[Dataset entries]
--- Begin ---

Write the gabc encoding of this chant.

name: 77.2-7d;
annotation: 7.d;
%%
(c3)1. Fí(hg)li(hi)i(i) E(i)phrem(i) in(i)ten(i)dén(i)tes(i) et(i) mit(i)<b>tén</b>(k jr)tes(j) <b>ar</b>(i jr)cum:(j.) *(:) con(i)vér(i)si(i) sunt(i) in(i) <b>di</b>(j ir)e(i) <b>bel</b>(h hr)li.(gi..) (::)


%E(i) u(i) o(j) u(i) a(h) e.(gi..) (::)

--- End ---
--- Begin ---

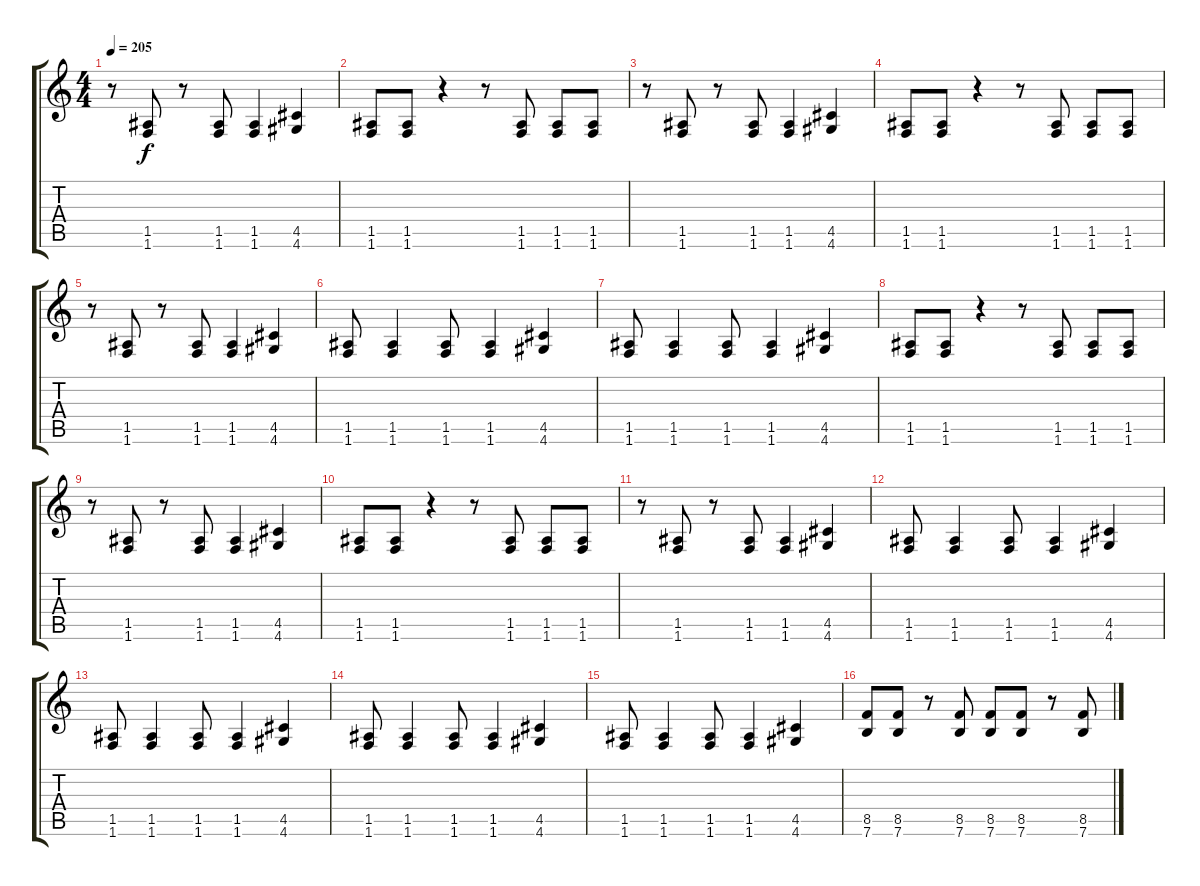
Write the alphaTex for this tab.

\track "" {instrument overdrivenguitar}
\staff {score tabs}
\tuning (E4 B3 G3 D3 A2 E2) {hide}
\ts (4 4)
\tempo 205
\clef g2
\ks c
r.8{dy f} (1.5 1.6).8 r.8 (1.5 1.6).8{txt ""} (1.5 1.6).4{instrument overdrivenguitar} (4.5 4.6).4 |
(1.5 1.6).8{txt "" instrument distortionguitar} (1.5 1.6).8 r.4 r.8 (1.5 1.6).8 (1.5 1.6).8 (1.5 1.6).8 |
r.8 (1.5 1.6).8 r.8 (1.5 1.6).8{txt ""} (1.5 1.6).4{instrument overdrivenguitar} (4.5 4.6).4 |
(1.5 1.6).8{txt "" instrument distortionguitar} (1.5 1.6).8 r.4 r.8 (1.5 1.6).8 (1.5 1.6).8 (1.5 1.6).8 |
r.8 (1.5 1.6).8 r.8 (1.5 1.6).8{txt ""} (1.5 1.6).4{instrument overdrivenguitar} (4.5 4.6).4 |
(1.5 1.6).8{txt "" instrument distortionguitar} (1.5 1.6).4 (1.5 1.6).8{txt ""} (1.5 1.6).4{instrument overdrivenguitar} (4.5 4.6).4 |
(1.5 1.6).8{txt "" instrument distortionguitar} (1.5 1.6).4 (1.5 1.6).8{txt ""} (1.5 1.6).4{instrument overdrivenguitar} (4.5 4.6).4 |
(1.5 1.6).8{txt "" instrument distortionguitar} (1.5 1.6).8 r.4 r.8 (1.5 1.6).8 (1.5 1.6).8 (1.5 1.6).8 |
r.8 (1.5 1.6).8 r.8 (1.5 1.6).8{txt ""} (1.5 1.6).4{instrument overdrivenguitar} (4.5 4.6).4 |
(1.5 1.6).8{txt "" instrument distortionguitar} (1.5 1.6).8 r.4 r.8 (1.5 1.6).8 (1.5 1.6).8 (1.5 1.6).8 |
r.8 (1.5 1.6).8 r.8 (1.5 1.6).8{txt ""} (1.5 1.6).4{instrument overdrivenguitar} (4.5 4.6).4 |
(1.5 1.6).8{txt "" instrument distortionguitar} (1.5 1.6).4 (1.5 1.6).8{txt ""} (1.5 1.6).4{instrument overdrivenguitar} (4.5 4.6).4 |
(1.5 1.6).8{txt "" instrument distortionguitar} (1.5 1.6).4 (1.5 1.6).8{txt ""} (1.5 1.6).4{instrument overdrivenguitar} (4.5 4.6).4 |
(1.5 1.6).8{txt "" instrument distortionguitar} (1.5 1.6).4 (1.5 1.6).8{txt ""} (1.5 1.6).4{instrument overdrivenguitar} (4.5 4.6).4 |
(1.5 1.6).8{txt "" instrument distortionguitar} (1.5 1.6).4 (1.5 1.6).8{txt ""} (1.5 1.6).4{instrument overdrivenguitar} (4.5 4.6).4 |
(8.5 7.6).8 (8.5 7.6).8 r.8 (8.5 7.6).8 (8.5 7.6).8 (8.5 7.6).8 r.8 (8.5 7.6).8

--- End ---

WHAT IS EXPECTED >> Edit the lines from the one containing "Write the gabc encoding of this chant." through the one containing "(c3)1. Fí(hg)li(hi)i(i) E(i)phrem(i)", both included, by replacing "annotation" with "remark". Return only those lines and leave everything else in them unchanged.

SOLUTION >>
Write the gabc encoding of this chant.

name: 77.2-7d;
remark: 7.d;
%%
(c3)1. Fí(hg)li(hi)i(i) E(i)phrem(i) in(i)ten(i)dén(i)tes(i) et(i) mit(i)<b>tén</b>(k jr)tes(j) <b>ar</b>(i jr)cum:(j.) *(:) con(i)vér(i)si(i) sunt(i) in(i) <b>di</b>(j ir)e(i) <b>bel</b>(h hr)li.(gi..) (::)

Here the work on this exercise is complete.